In most real-life,stateful applications, we will involve some database IO and API calls and/or some concurrent and sync operations which can fail in different ways along the path of execution. So besides state management, we need a way to handle errors. The State Monad doesn't have the ability to model error management. We can combine State Monad and Either Monad with StateT monad transformer, but it imposes massive performance overhead. It doesn't buy us anything that we can't do with Ref. So it is an anti-pattern. In the ZIO model, errors are encoded in effects and Ref utilizes that. So, in addition to state management, we have the ability to handle errors without additional work.

State Transformers​

Those who live on the dark side of mutation sometimes have it easy; they can add state everywhere like it's Christmas. Behold:

var idCounter = 0
def freshVar: String = {
idCounter += 1
s"var${idCounter}"
}
val v1 = freshVar
val v2 = freshVar
val v3 = freshVar

As functional programmers, we know better and have captured state mutation in the form of functions of type S => (A, S). Ref provides such an encoding, with S being the type of the value, and modify embodying the state mutation function.

Ref.make(0).flatMap { idCounter =>
def freshVar: UIO[String] =
idCounter.modify(cpt => (s"var${cpt + 1}", cpt + 1))

for {
v1 <- freshVar
v2 <- freshVar
v3 <- freshVar
} yield ()
}

Building more sophisticated concurrency primitives​

Ref is low-level enough that it can serve as the foundation for other concurrency data types.

For example, semaphores are a classic abstract data type for controlling access to shared resources. They are defined as a triplet S = (v, P, V) where v is the number of units of the resource that are currently available, and P and V are operations that decrement and increment v, respectively. P will only complete when v is non-negative and must wait if it isn't.

With Ref, it's easy to implement such a semaphore! The only difficulty is in P, where we must fail and retry when either v is negative, or its value has changed between the moment we read it and the moment we try to update it.

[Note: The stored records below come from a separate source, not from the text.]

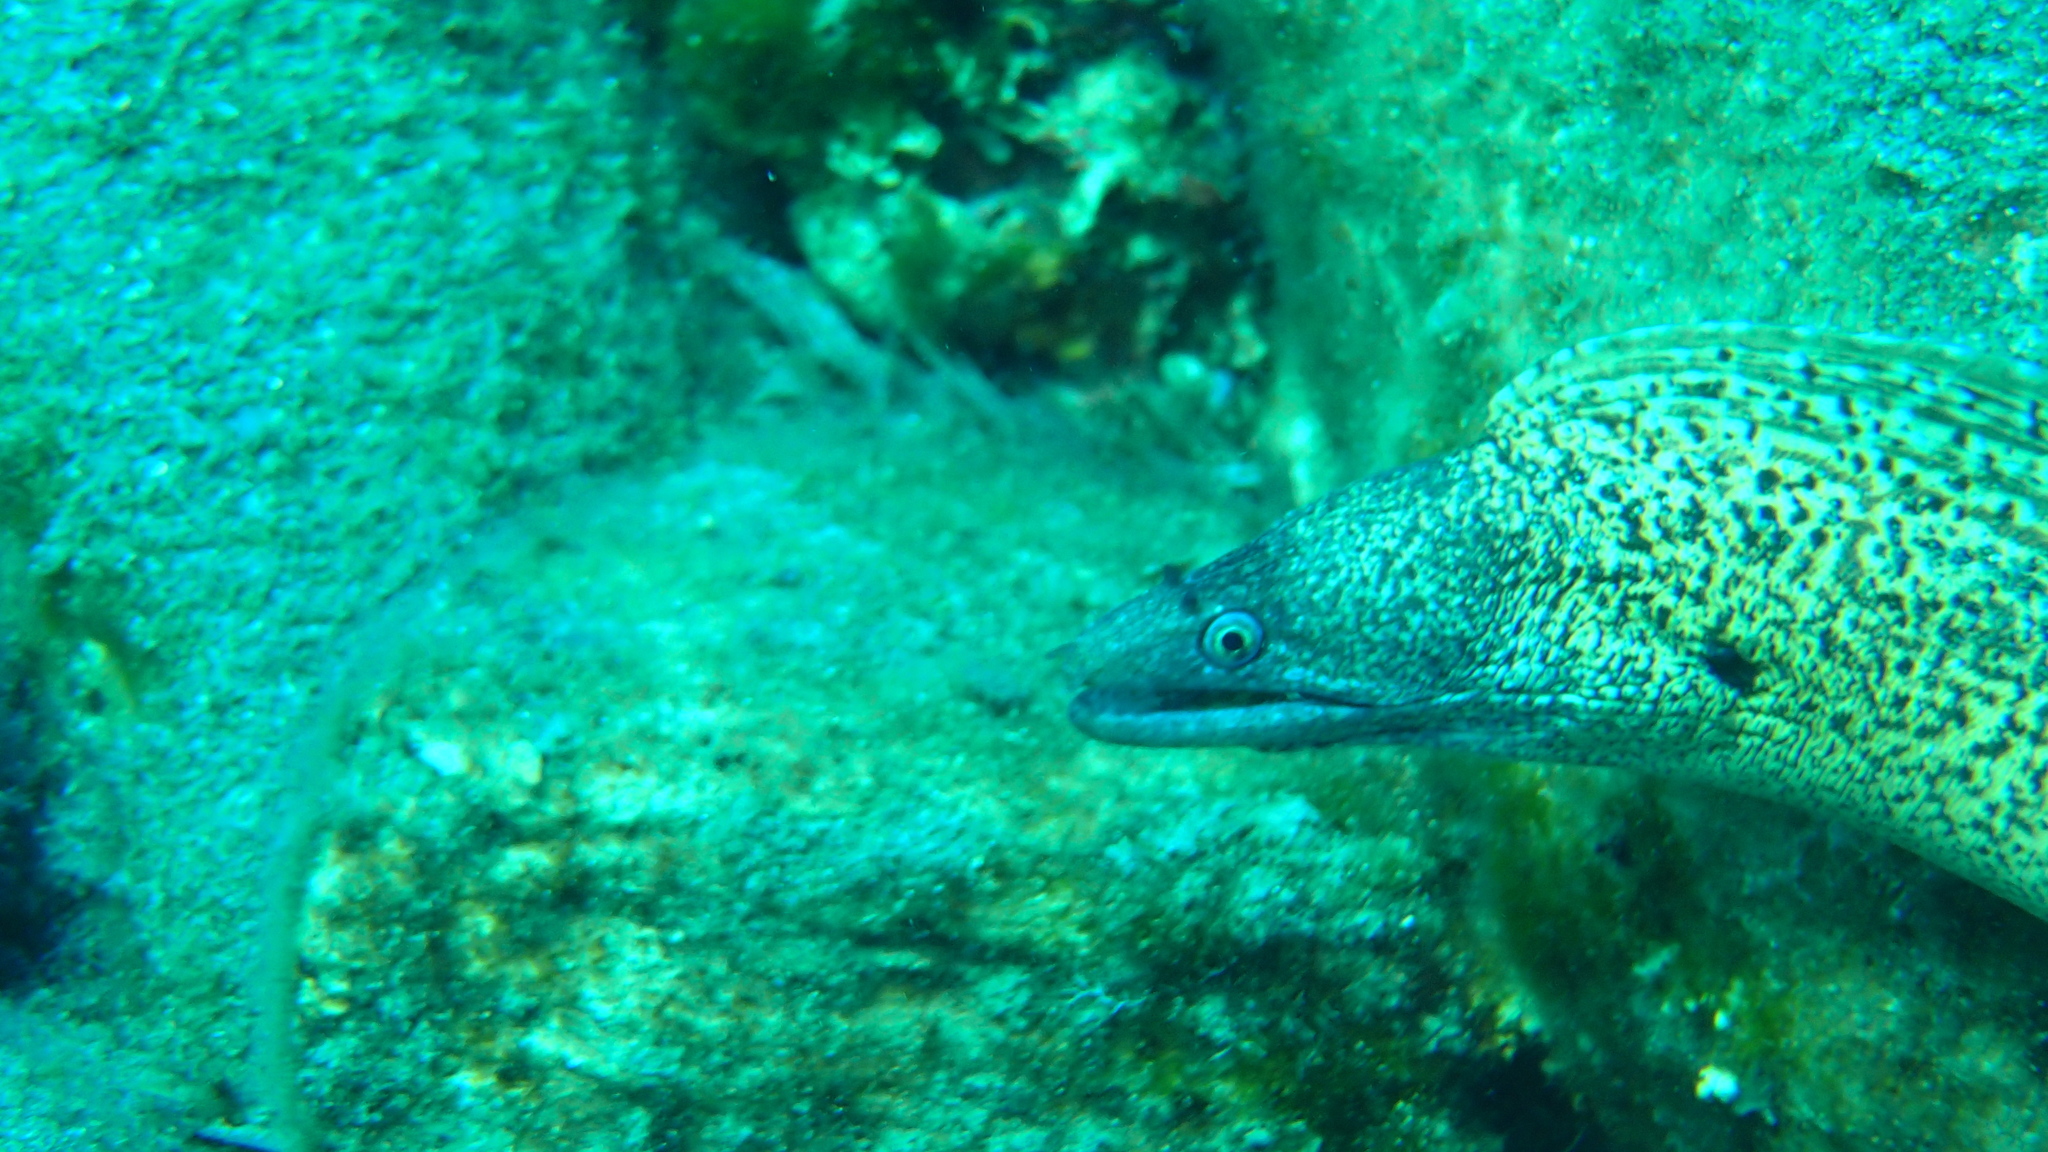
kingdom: Animalia
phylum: Chordata
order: Anguilliformes
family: Muraenidae
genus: Muraena
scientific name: Muraena helena
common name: Mediterranean moray
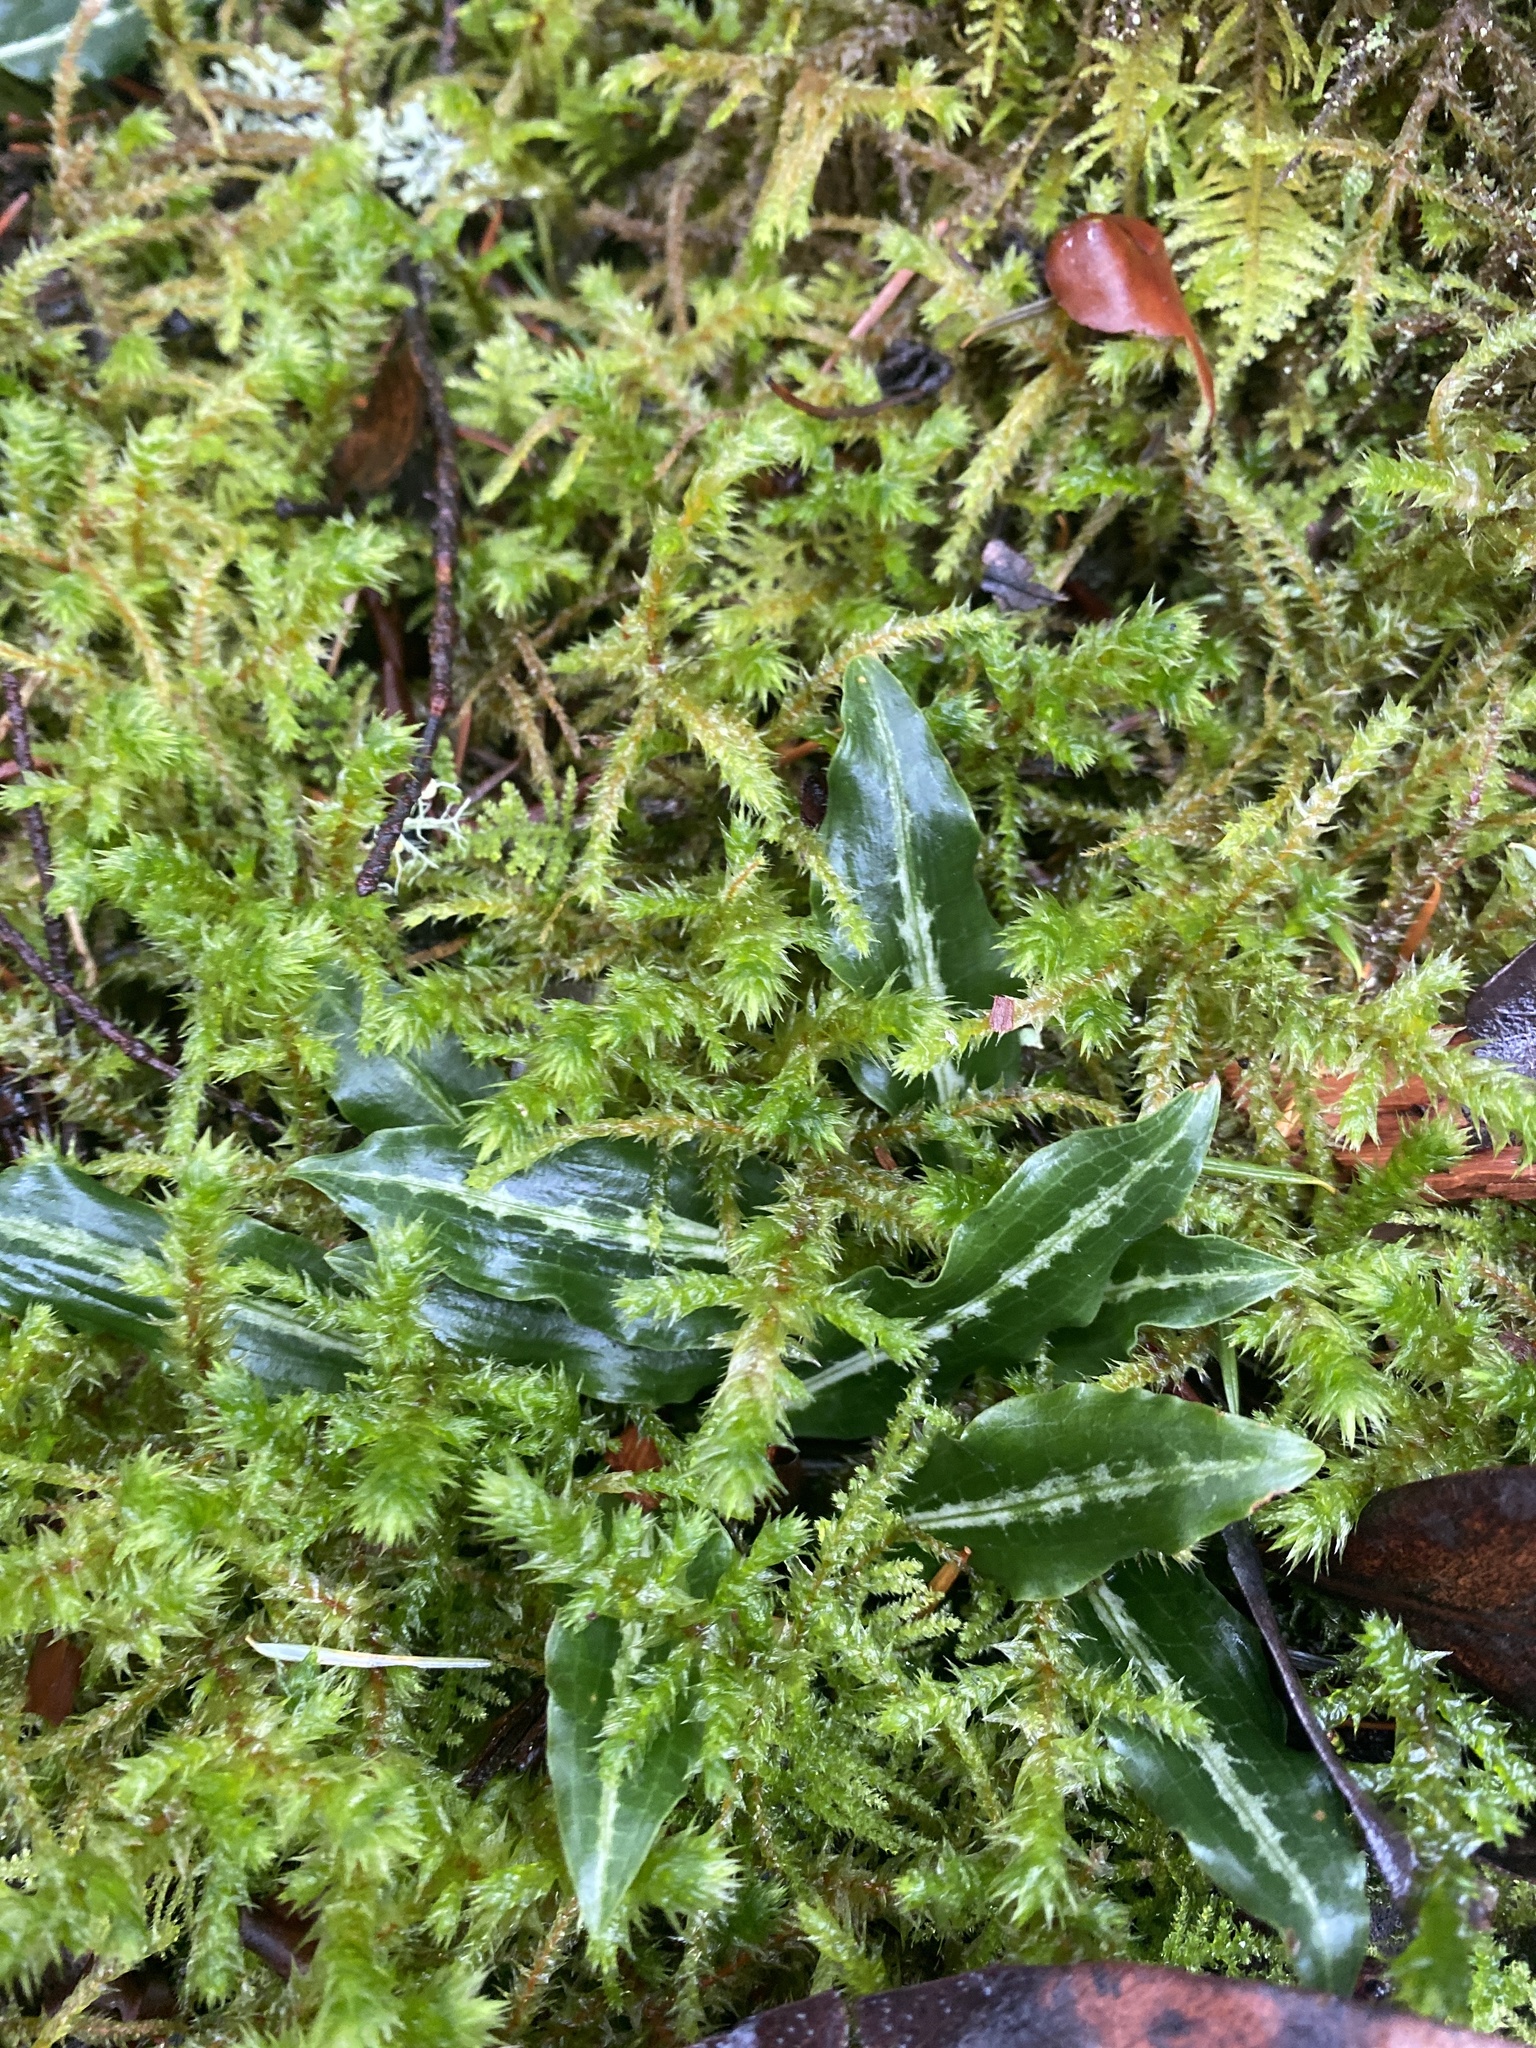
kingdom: Plantae
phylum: Tracheophyta
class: Liliopsida
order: Asparagales
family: Orchidaceae
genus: Goodyera
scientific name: Goodyera oblongifolia
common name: Giant rattlesnake-plantain
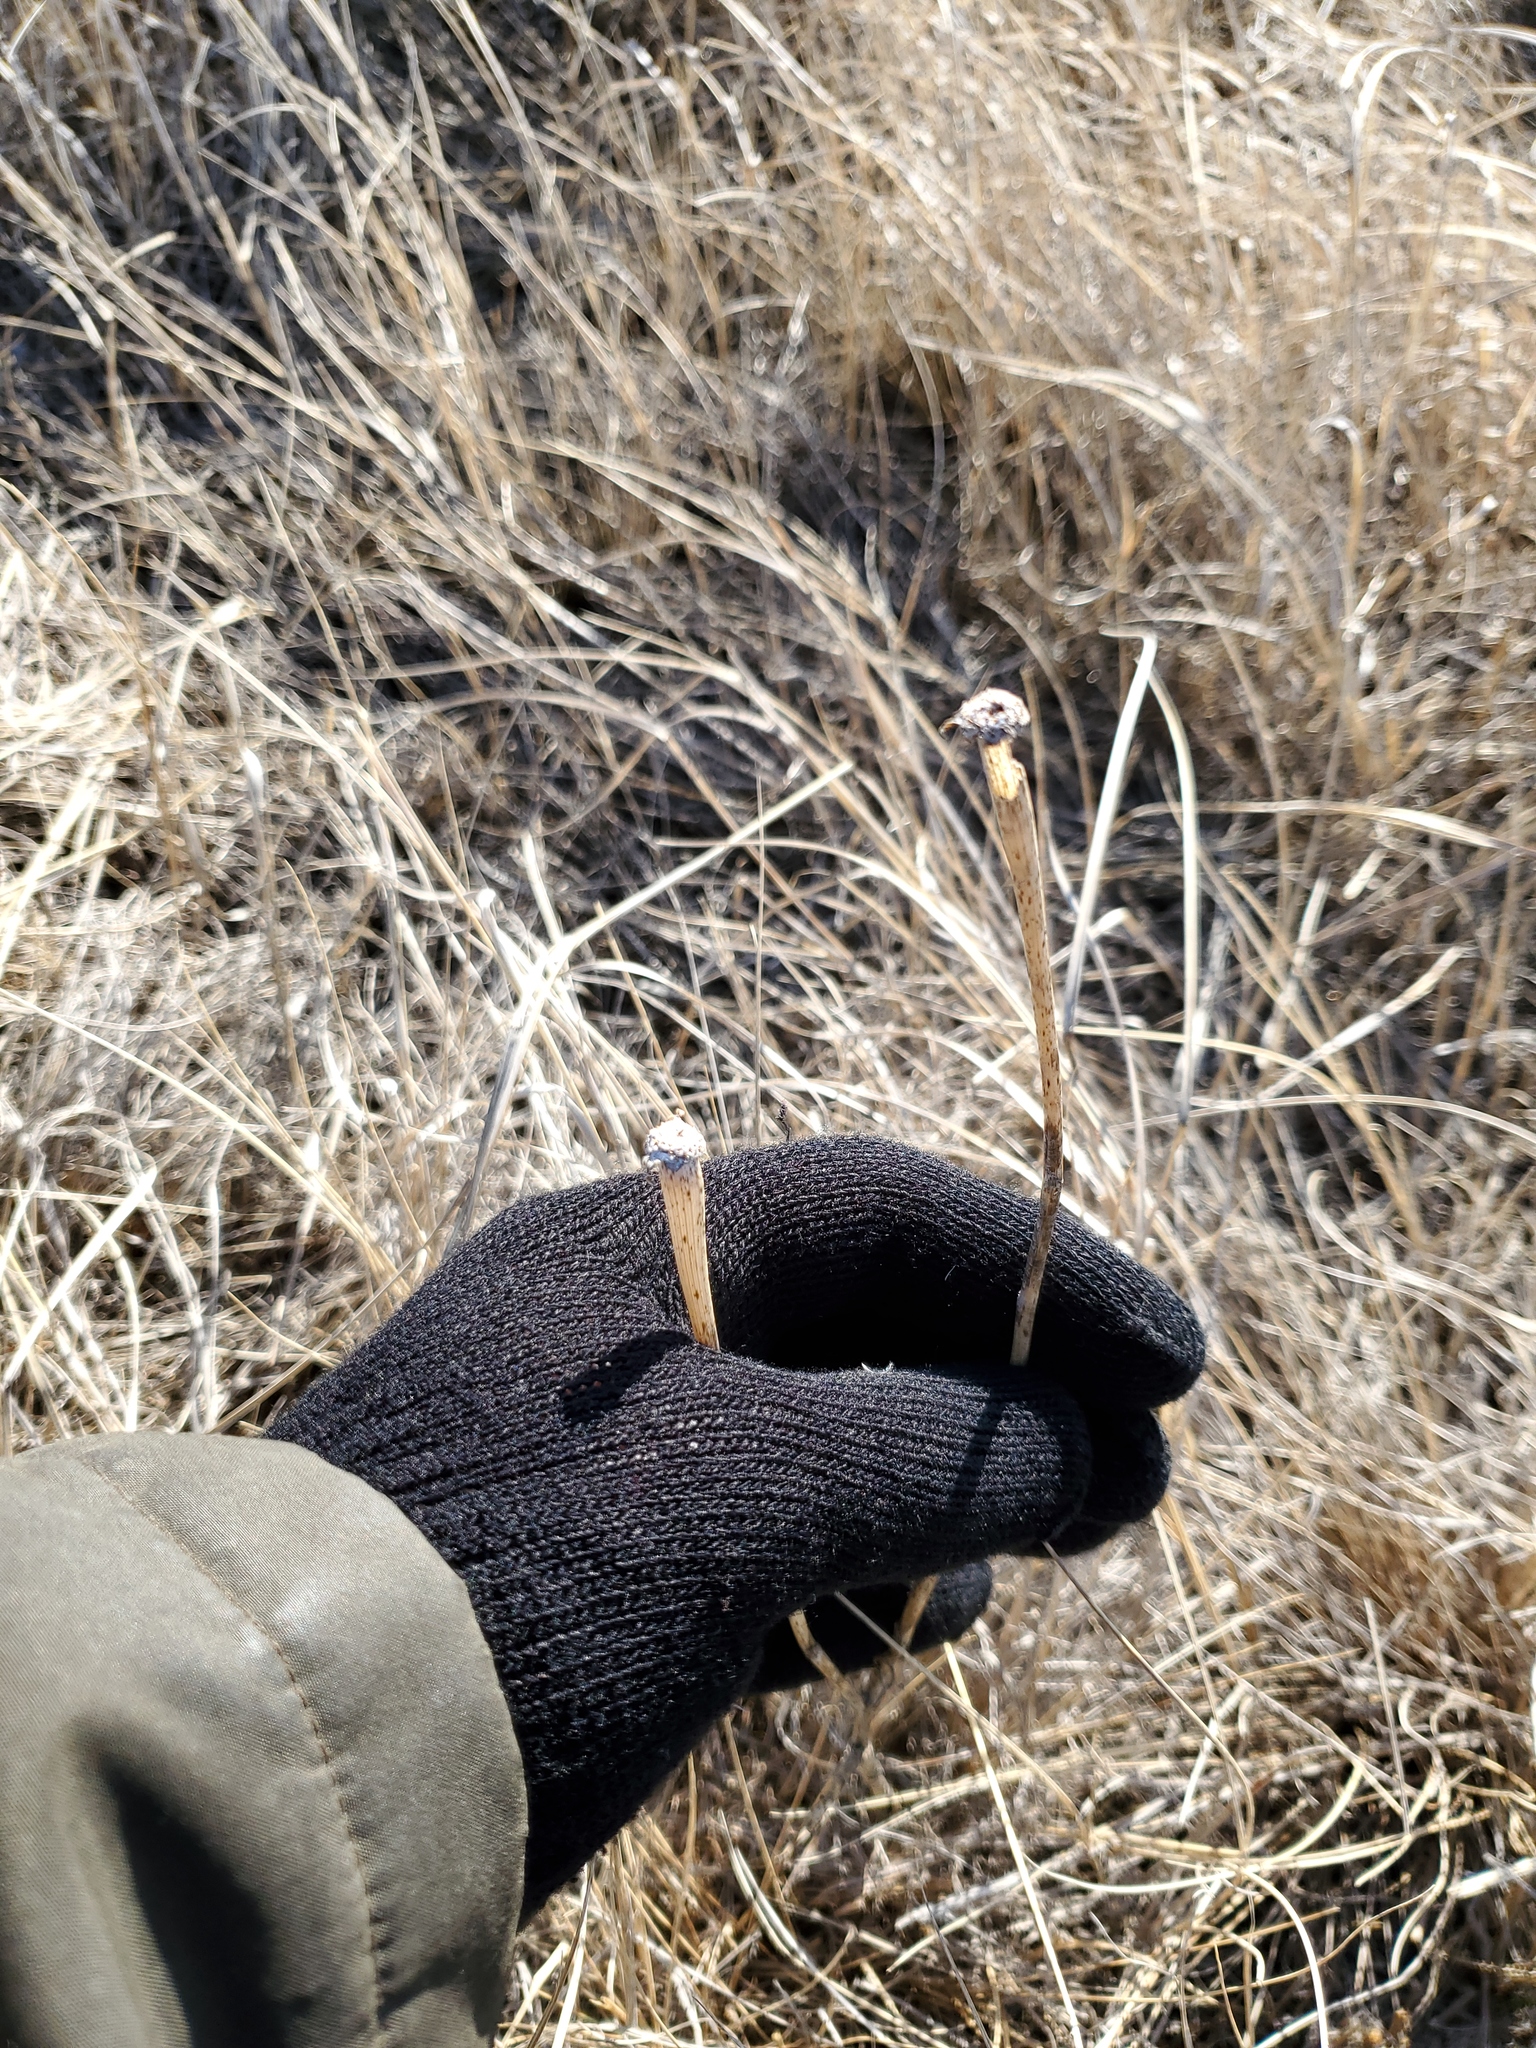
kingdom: Plantae
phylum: Tracheophyta
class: Magnoliopsida
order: Asterales
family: Asteraceae
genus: Tragopogon
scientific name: Tragopogon dubius
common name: Yellow salsify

A naive implementation could look like:

sealed trait S {
def P: UIO[Unit]
def V: UIO[Unit]
}

object S {
def apply(v: Long): UIO[S] =
Ref.make(v).map { vref =>
new S {
def V = vref.update(_ + 1).unit

def P = (vref.get.flatMap { v =>
if (v < 0)
ZIO.fail(())
else
vref.modify(v0 => if (v0 == v) (true, v - 1) else (false, v)).flatMap {
case false => ZIO.fail(())
case true => ZIO.unit
}
} <> P).unit
}
}
}

Let's rock these crocodile boots we found the other day at the market and test our semaphore at the night club, yee-haw:

import zio.Console._

val party = for {
dancefloor <- S(10)
dancers <- ZIO.foreachPar(1 to 100) { i =>
dancefloor.P *> Random.nextDouble.map(d => Duration.fromNanos((d * 1000000).round)).flatMap { d =>
printLine(s"${i} checking my boots") *> ZIO.sleep(d) *> printLine(s"${i} dancing like it's 99")
} *> dancefloor.V
}
} yield ()

It goes without saying you should take a look at ZIO's own Semaphore, it does all this and more without wasting all those CPU cycles while waiting.